Schiavone rekonstruiert am besten den Schlagabtausch zwischen Jesus und Pilatus. Der Angeklagte weigerte sich, sich zu verteidigen und beantwortete die Fragen des Statthalters mit eigenen rhetorischen Fragen. Pilatus hätte leicht Anstoß an der Unverfrorenheit des Gefangenen nehmen können, aber Schiavone deutet an, dass er bereits von Jesu Charisma und seinem Gleichmut angetan war, während seine Antwort auf die Anklage, er habe behauptet, König der Juden zu sein, die theokratischen Ansprüche der Juden in Frage stellte. „Wenn Jesus sagt, dass sein Reich nicht von dieser Welt ist“, schreibt Schiavone, „dann stürzt er buchstäblich die Tradition der jüdischen Theokratie auf sich selbst um. Die Macht Gottes spiegelt sich nicht mehr ohne Vermittlung in irdischer Macht.“ Jesus räumt damit die Macht des Staates ein, auch wenn er „den absoluten Vorrang der Welt, aus der er kommt, vor der Welt, die sich anschickt, ihn abzuschlachten“ behauptet.

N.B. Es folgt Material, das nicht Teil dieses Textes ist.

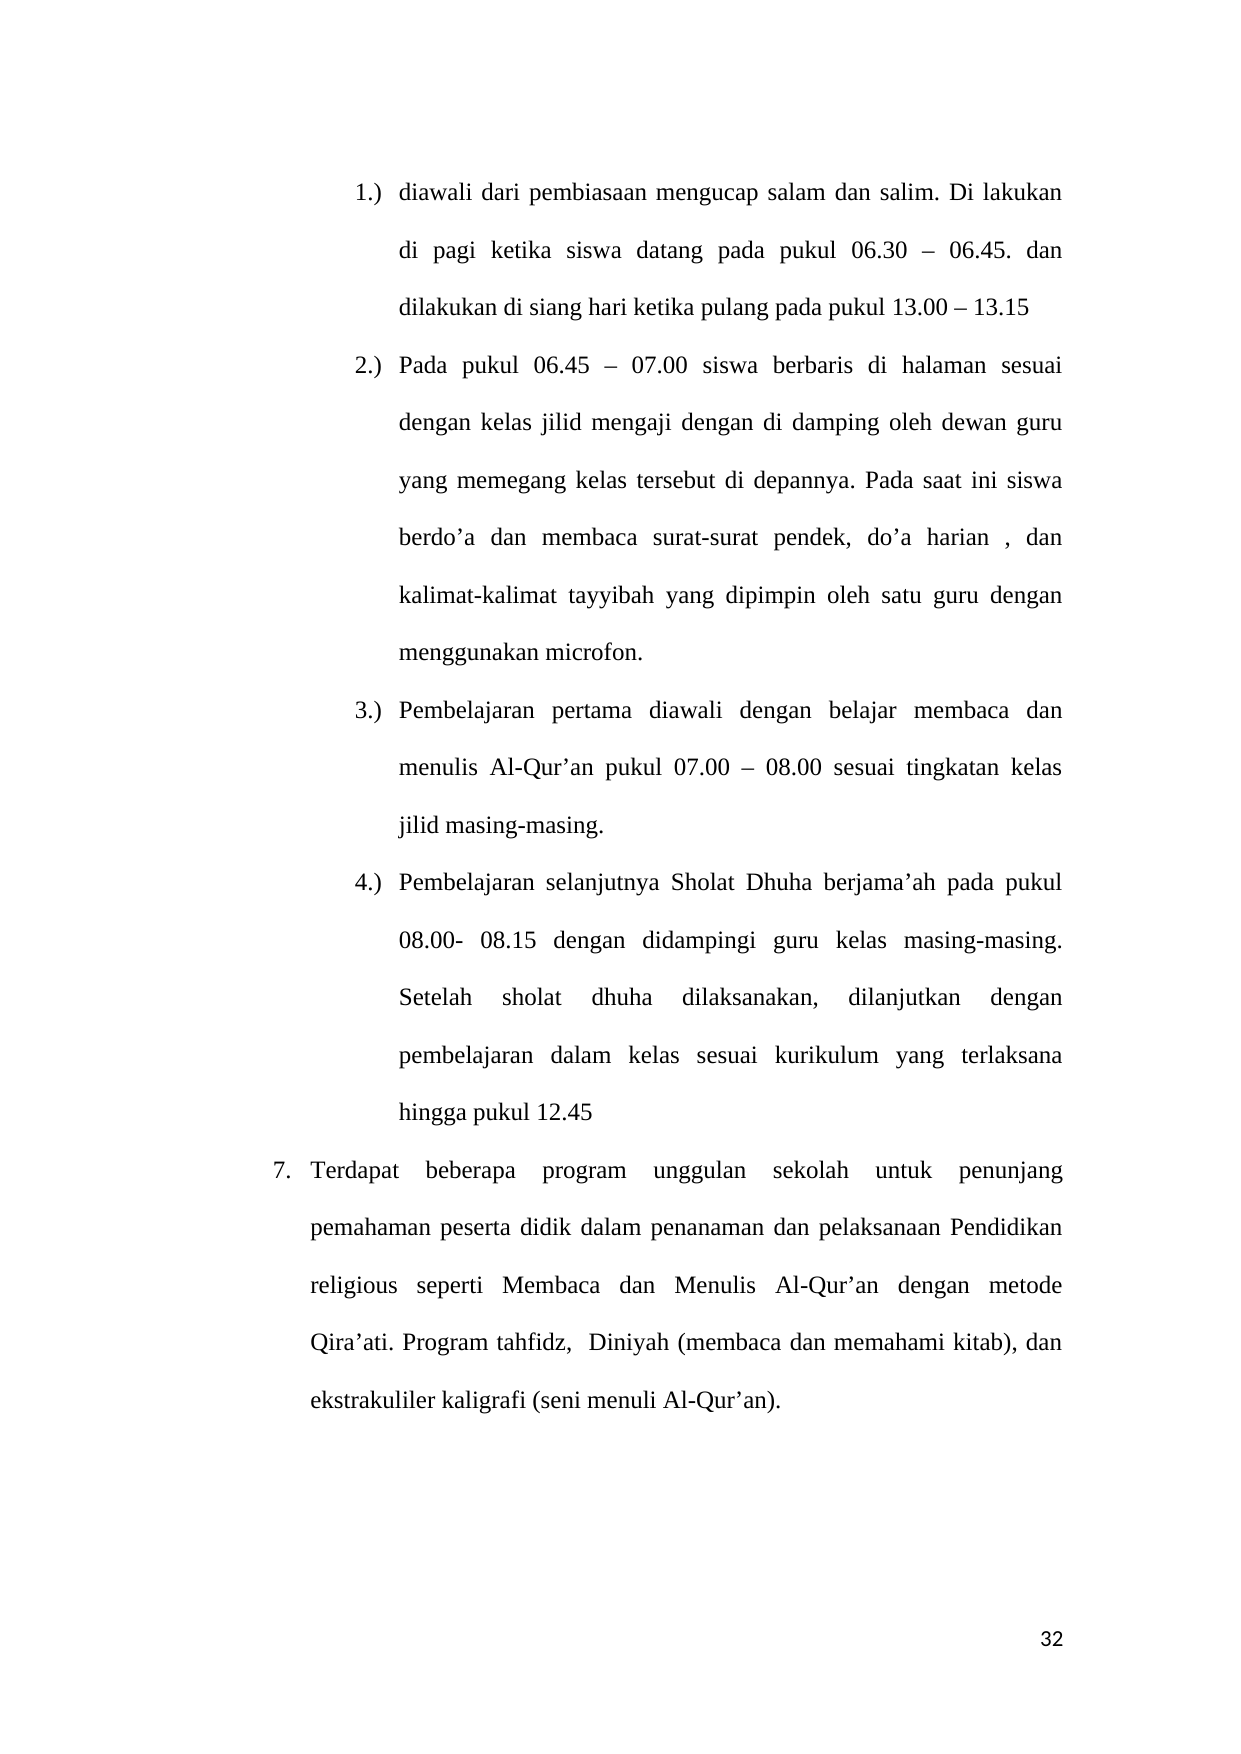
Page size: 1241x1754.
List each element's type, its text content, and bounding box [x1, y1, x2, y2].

list Pada pukul 06.45 – 07.00 siswa berbaris di halaman sesuai dengan kelas jilid mengaji dengan di damping oleh dewan guru yang memegang kelas tersebut di depannya. Pada saat ini siswa berdo’a dan membaca surat-surat pendek, do’a harian , dan kalimat-kalimat tayyibah yang dipimpin oleh satu guru dengan menggunakan microfon. [354, 350, 1063, 666]
list Pembelajaran pertama diawali dengan belajar membaca dan menulis Al-Qur’an pukul 07.00 – 08.00 sesuai tingkatan kelas jilid masing-masing. [354, 695, 1063, 838]
list Terdapat beberapa program unggulan sekolah untuk penunjang pemahaman peserta didik dalam penanaman dan pelaksanaan Pendidikan religious seperti Membaca dan Menulis Al-Qur’an dengan metode Qira’ati. Program tahfidz, Diniyah (membaca dan memahami kitab), dan ekstrakuliler kaligrafi (seni menuli Al-Qur’an). [273, 1155, 1063, 1413]
list diawali dari pembiasaan mengucap salam dan salim. Di lakukan di pagi ketika siswa datang pada pukul 06.30 – 06.45. dan dilakukan di siang hari ketika pulang pada pukul 13.00 – 13.15 [354, 177, 1063, 321]
list Pembelajaran selanjutnya Sholat Dhuha berjama’ah pada pukul 08.00- 08.15 dengan didampingi guru kelas masing-masing. Setelah sholat dhuha dilaksanakan, dilanjutkan dengan pembelajaran dalam kelas sesuai kurikulum yang terlaksana hingga pukul 12.45 [354, 867, 1063, 1126]
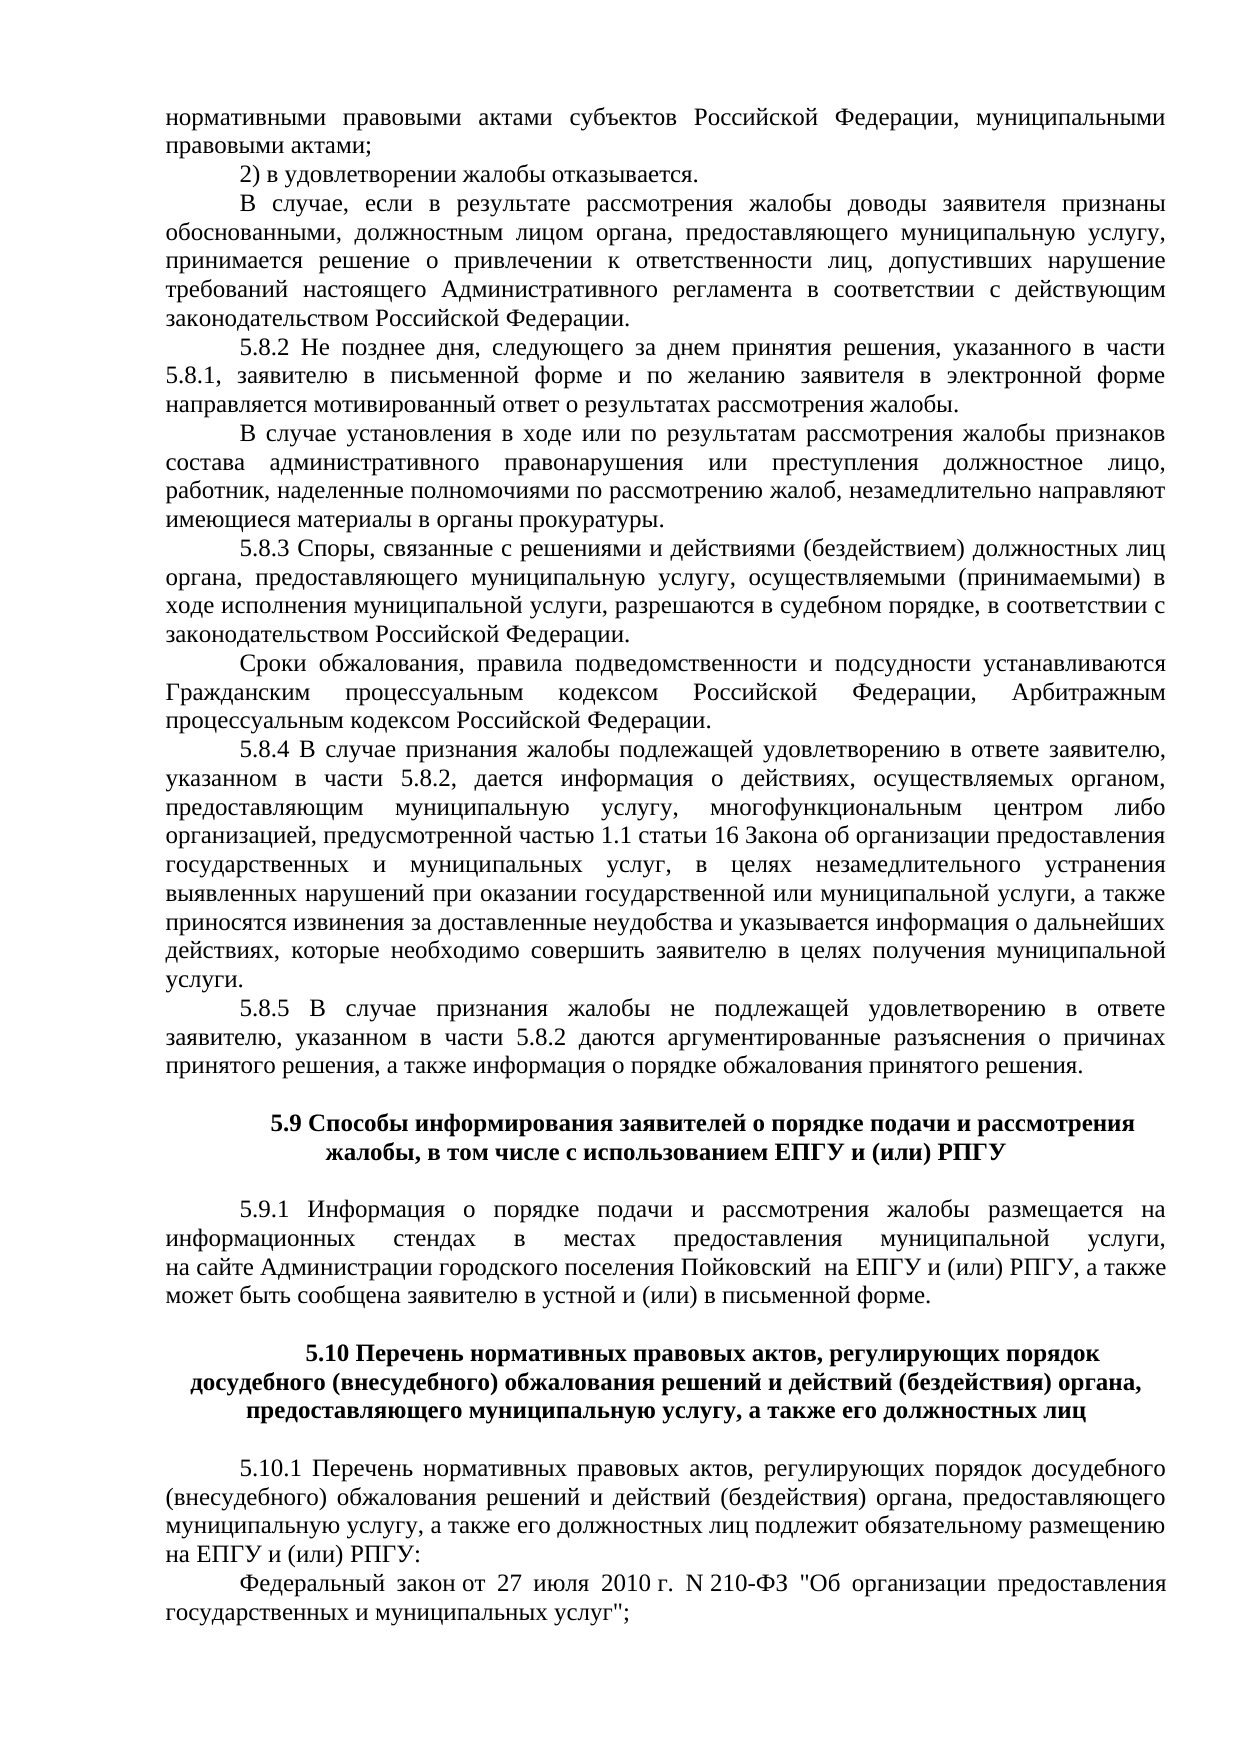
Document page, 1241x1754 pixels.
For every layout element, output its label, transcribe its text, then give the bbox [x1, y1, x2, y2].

text 5.8.4 В случае признания жалобы подлежащей удовлетворению в ответе заявителю, указанном в части 5.8.2, дается информация о действиях, осуществляемых органом, предоставляющим муниципальную услугу, многофункциональным центром либо организацией, предусмотренной частью 1.1 статьи 16 Закона об организации предоставления государственных и муниципальных услуг, в целях незамедлительного устранения выявленных нарушений при оказании государственной или муниципальной услуги, а также приносятся извинения за доставленные неудобства и указывается информация о дальнейших действиях, которые необходимо совершить заявителю в целях получения муниципальной услуги. [165, 734, 1167, 993]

Schiavone porträtiert Pilatus als zunehmend zögerlich, ein Urteil über Jesus zu fällen; er versuchte wiederholt, eine Strafe kurz vor dem Tod vorzuschlagen, aber die jüdischen Behörden wollten nichts davon wissen. Schiavone glaubt, dass der Wendepunkt kam, als Pilatus erkannte, dass die Weigerung Jesu, sich zu verteidigen, Teil eines größeren Plans war: „Der Statthalter fügte alle Teile zu einem Bild zusammen, erfasste die Haltung des Gefangenen vollständig und ließ sich – stark beeinflusst von der Aura des Mannes – davon überzeugen, sich seinem Plan nicht zu widersetzen.“
Das Ergebnis ist eine Geschichte, die noch all die Jahrhunderte später umstritten ist. Schiavones Darstellung lockt Pilatus schön aus dem Schatten, wenn auch nur kurz, und bietet sogar ein gewisses Maß an Rehabilitierung. Pilatus‘ Gesprächspartner hingegen erlangte einen Ruhm, der das Römische Reich weit überdauerte.